I really like Croy's three-part strategy for exercises:

(a) easy exercises to reinforce the vocabulary and syntax taught in the chapter;

(b) & (c) "real" Greek, from both the NT and LXX, with glosses for things that the students don't yet know.

This is a nice combination of reinforcement and pushing students to do new things.


Danny Zacharias said...

Not that "celebrity" status matters, but as you know I sell multimedia flashcards. The majority of my sales are for Mounce, and Croy is a close second. Stevens and Black are a distant third.

Another thing I had to consider that I forgot to mention is that Canadian semesters are a little shorter— and I aim hard to leave some time at the end of the second semester to actually do some reading and discussion of text rather than grammar. Stevens 28 chapters fits the bill.

Also, not sure if the "aspect" discussion is important for you, but Hewett does the best of the first year grammars (Porter too, but I haven't had a chance to look at that yet).

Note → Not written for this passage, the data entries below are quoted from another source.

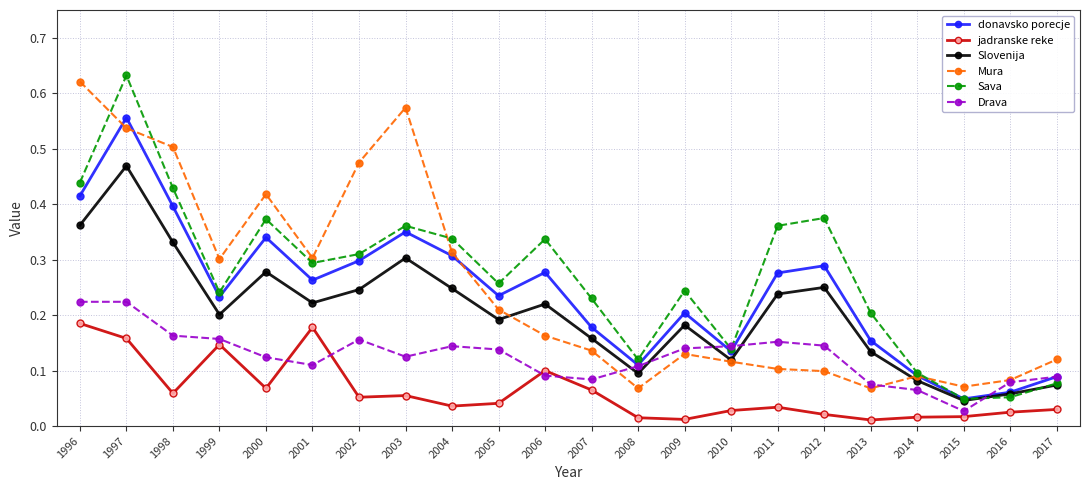

Between 2013 and 2016, which series saw the biggest shift?

Sava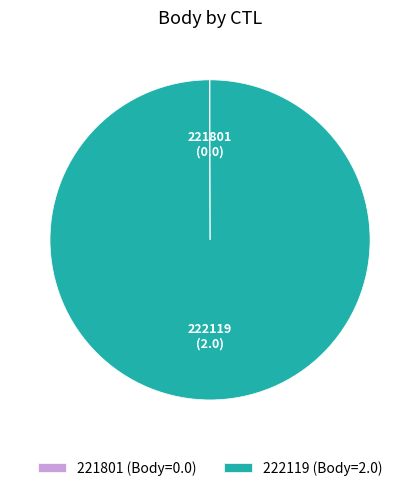

The 222119 slice represents 100% of the pie. True or false?

True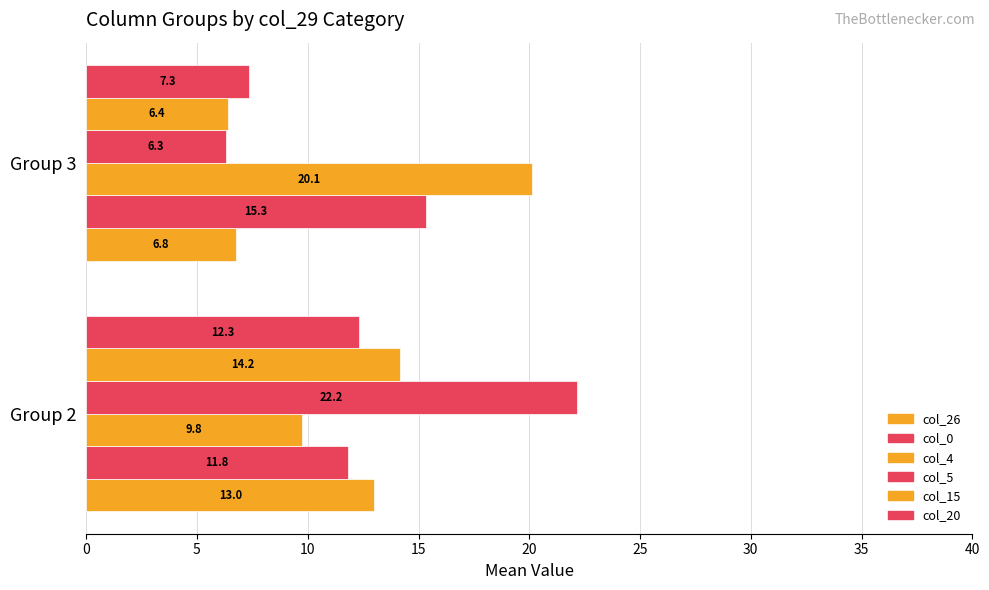

Reading right to left, extract all data points from this chart.

col_26: 6.8	13.0
col_0: 15.3	11.8
col_4: 20.1	9.8
col_5: 6.3	22.2
col_15: 6.4	14.2
col_20: 7.3	12.3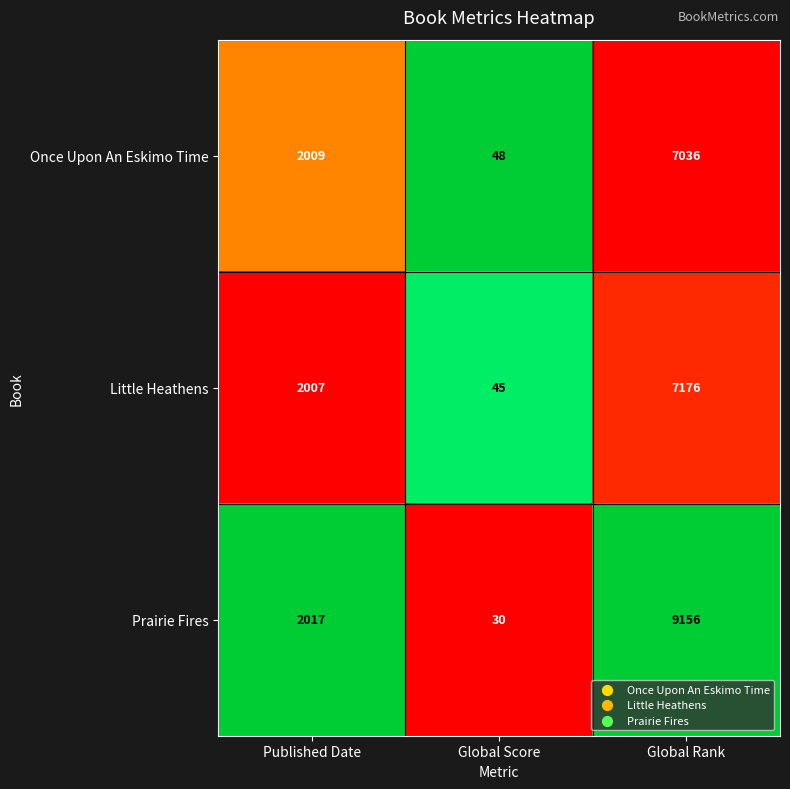

Reading right to left, extract all data points from this chart.

Once Upon An Eskimo Time: Global Rank=7036	Global Score=48	Published Date=2009
Little Heathens: Global Rank=7176	Global Score=45	Published Date=2007
Prairie Fires: Global Rank=9156	Global Score=30	Published Date=2017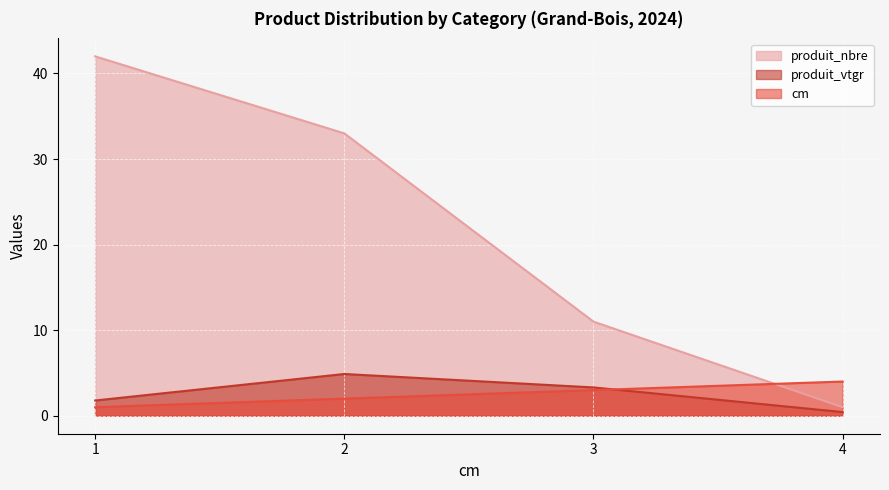

What is the greatest value displayed?

42.0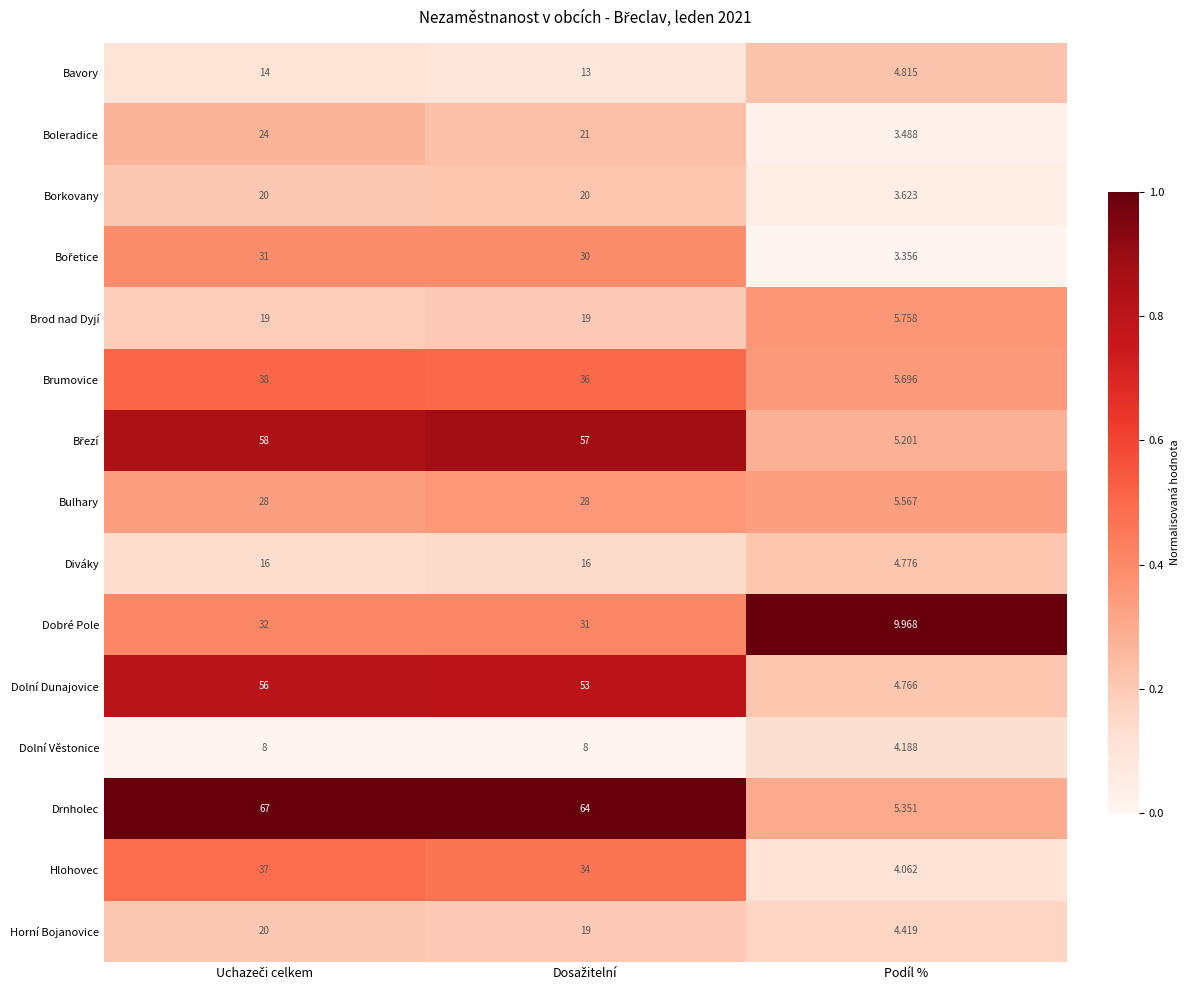

At which label does Brumovice reach its minimum?

Podíl %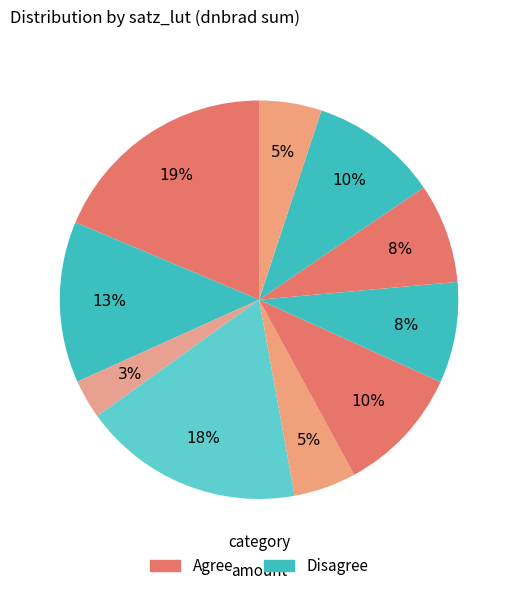

Count the number of slices in the pie.

10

You may want to take a look at Stevens just for the sake of being thorough. He starts verbs early and uses actual NT text throughout for exercises. (

Rafael said...

Thanks, Danny. I looked at Wipf and Stock's website for Stevens's text; I'd like to look at it, but I can't find any online samples (Amazon and Google Books come up bubkes). I might order an examination copy, but we'll see. I'll explain the layout of my class in another post, hopefully by the end of the week.